The fountain was running, and I shivered, trying to forget the time I was stuffed under it. I managed to forget about myself, but then I remembered Johnny and his switchblade. And Bob laying on the ground, a pool of thick red blood swarming around him. And even all the Socs screaming and running. Finally, Cherry spoke and I stopped thinking about Johnny.

"Oh, Ponyboy. I just miss Bob. I wish, I wish..." She trailed off, her voice trembling with anger and fear.

"Oh I don't know. I wish he were still with us. It was only an accident and.." she trailed off again. Then she pushed her hair out of her face and said cautiously, "Is he alright? Johnny I mean." I looked down. I could feel my throat closing, and the tears filling my eyes. Don't cry, don't cry not in front of Cherry please don't cry. I tell myself. "Well, I guess." I say shrugging. "He's gone" I wipe the tear that managed to slip down my face.

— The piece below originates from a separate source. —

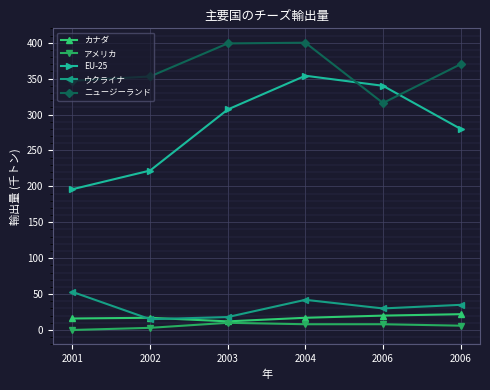

What is the sum of the EU-25 values at 2001 and 2006?

536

"Gone? As in dead, gone?" Cherry said surprised. Her bright green eyes suddenly darkened. I wondered if she regretted not seeing Johnny now that he's dead.

"Yes," I say softly. Cherry threw her arm around me and told me it was alright. He was in a better place, and I shouldn't worry. I told her I wasn't worried but she just laughed and said it was alright now. I didn't really know what she meant so I just went along with it.

Then she asked if Soda and Darry knew I was out this late. I shook my head. She just smiled, and stood up. I could tell she was feeling better already. And so was I.

She took me across the pond, and down to the playground. We crossed the bridge I had never been allowed to cross before. I knew perfectly well what it was. The bridge separating the West and the East. We walked for an hour or so, and then she brought me to a hill. It looked an awful lot like the hill the church caught fire on. She offered me a drink, but I shook my head. "Thanks though" I muttered.

She plopped down on the grass and laid down, her hair spread out in silky spirals. I laid down next to her and watched the sky turn from a pale pink, to a soft golden glow, the clouds parting in front of the shimmering sun. It was as though the clouds were the curtains opening for the grand act of the sun rising. The sun slowly steadily rose above the purple mountains, the streaks of orange tinted in the clouds fading out into a soft soothing blue. I blinked, and it was over. The sun was up, the sky was blue, and the clouds were gone. Then I realized so was Cherry.

I stamped on my cigarette and looked around. I couldn't see her. I could only see the faint outline of the socs neighborhood. I could hear the silence, and I was shivering. It was a bit chilly after all.Then I heard a faint cry. It was soft and sweet, as though a lullaby was put into words.

"Stay gold Ponyboy. Stay gold!" The voice echoed gently. I whirled around. There was Cherry waving, as she ran off down the hill towards the town. I beamed and began the long journey back home, and for the first time, I was sad. Sad to be leaving Cherry. Sad to be facing the gang without Johnny. I didn't want to go back home. I didn't have much of a choice though. I promised myself I was done crying. I told myself I would stop crying for Johnny the way Dally had in the hospital when Twobit gave him the switchblade. I knew how Dally had felt when he had said the same thing. It was time to be a greaser where I belonged.